## To-do item
First find the line containing "خدمت‌رسانی یاری می‌کنند." in the data, then set it down exactly along with every line after it, through the last.

### Dataset

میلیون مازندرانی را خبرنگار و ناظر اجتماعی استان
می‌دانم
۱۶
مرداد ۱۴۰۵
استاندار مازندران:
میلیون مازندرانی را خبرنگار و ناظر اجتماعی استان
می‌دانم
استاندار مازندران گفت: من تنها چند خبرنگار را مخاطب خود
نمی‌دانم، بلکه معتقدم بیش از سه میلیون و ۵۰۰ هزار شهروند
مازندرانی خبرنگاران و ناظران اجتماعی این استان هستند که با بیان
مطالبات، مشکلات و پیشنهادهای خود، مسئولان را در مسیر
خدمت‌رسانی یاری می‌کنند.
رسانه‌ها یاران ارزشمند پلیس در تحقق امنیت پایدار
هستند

######

## Result below
خدمت‌رسانی یاری می‌کنند.
رسانه‌ها یاران ارزشمند پلیس در تحقق امنیت پایدار
هستند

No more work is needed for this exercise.